USDA Updates Meat Temperature Guidelines
Last updated: April 10, 2026
The USDA just updated its safe cooking temperature recommendations for the first time since 2011, and it's worth understanding what changed.
Premise: food safety is not optional. But USDA guidelines have historically been conservative to the point of producing overcooked meat.
## What Changed
**Pork.** The big headline. The USDA lowered the recommended temperature for whole pork cuts from 63°C to 60°C with 3 minutes of rest. This acknowledges what the BBQ community has known for years — modern pork is dramatically safer.
**Beef steaks and roasts.** No changes. 63°C minimum with 3 minutes of rest.
**Ground meat.** No changes. 71°C for beef, 74°C for poultry. Non-negotiable.
**Poultry.** The USDA maintains 74°C. However, the update clarifies that 65.5°C held for 3 minutes achieves the same level of safety.
## Why It Matters for Pitmasters
The pork change is revolutionary. Pulling chops and loin at 60°C instead of 63°C produces noticeably juicier meat. Those 5 degrees translate to roughly 10% more moisture retention.
An accurate thermometer is essential — whether you use a [Thermapen ONE](/en/reviews/thermoworks-thermapen-one-review/) or a [MEATER Plus](/en/reviews/meater-plus-wireless-thermometer-review/), knowing the exact internal temperature is non-negotiable.
## Pitmaster vs USDA Temperatures
**Brisket.** USDA says 63°C. No pitmaster on earth pulls brisket at 63°C. Brisket goes to 91-96°C to break down collagen into gelatin.
**Pork shoulder.** Same story. Pitmasters cook to 91-95°C so it falls apart.
**Steaks.** Most experienced cooks aim for 54-57°C for medium-rare. Whole muscle cuts have bacteria only on the outer surface.

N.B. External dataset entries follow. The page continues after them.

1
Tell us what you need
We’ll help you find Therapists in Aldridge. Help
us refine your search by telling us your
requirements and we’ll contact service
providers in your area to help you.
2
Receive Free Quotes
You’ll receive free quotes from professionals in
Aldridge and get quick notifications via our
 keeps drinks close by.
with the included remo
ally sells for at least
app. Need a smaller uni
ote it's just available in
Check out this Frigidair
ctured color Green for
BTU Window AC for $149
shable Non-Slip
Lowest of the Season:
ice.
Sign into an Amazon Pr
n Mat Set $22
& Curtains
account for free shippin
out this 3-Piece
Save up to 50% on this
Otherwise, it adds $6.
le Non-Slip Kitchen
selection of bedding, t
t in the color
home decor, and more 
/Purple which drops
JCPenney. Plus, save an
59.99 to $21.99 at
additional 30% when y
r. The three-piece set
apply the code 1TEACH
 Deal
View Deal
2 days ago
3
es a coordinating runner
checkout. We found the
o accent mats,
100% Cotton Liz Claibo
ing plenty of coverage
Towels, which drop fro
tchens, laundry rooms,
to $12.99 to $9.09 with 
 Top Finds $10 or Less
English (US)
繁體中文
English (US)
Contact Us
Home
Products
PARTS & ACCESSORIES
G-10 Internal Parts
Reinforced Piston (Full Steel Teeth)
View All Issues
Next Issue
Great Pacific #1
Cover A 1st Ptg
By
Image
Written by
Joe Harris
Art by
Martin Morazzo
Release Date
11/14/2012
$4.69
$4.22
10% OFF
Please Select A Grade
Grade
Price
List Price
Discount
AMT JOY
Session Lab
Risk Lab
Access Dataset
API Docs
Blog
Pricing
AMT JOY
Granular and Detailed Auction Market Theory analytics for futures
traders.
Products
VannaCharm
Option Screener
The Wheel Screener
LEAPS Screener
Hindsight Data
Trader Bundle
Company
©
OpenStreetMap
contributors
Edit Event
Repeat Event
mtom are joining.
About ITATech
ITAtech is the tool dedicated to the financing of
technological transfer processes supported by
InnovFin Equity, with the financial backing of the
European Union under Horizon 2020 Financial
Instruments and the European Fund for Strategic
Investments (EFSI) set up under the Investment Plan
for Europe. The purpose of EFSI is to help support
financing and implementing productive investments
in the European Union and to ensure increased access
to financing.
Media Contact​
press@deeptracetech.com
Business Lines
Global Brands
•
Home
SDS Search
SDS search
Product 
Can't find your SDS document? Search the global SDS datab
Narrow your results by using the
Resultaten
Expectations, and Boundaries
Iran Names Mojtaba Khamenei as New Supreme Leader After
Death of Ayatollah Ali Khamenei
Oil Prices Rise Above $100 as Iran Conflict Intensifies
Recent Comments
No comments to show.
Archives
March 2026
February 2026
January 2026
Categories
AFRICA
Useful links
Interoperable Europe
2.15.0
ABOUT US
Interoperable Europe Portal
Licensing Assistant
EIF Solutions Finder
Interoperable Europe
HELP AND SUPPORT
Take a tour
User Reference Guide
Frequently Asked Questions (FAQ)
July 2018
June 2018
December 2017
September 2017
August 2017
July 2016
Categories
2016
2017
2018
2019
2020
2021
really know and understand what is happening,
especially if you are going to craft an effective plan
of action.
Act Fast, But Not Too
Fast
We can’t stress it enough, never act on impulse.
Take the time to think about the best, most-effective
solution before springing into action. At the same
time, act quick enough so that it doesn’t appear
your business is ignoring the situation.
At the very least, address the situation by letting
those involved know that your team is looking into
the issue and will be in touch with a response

**Chicken.** Pitmaster target: 71-74°C for breasts, 79-82°C for thighs. Dark meat at 74°C is technically safe but texturally unpleasant.
## The Nuance
Food safety is about cumulative heat exposure, not just peak temperature. A pork shoulder that has been at 65°C+ for 10 hours has received orders of magnitude more energy than a chop at 63°C for 3 minutes.
## The Pitmaster's Take
Get a good thermometer. Understand the relationship between temperature and time. Follow USDA guidelines for ground meat and poultry without exception. For whole muscle cuts, use the guidelines as a floor, not a ceiling.
Now go cook a chop to 60°C and tell me it's not the best one you've ever made.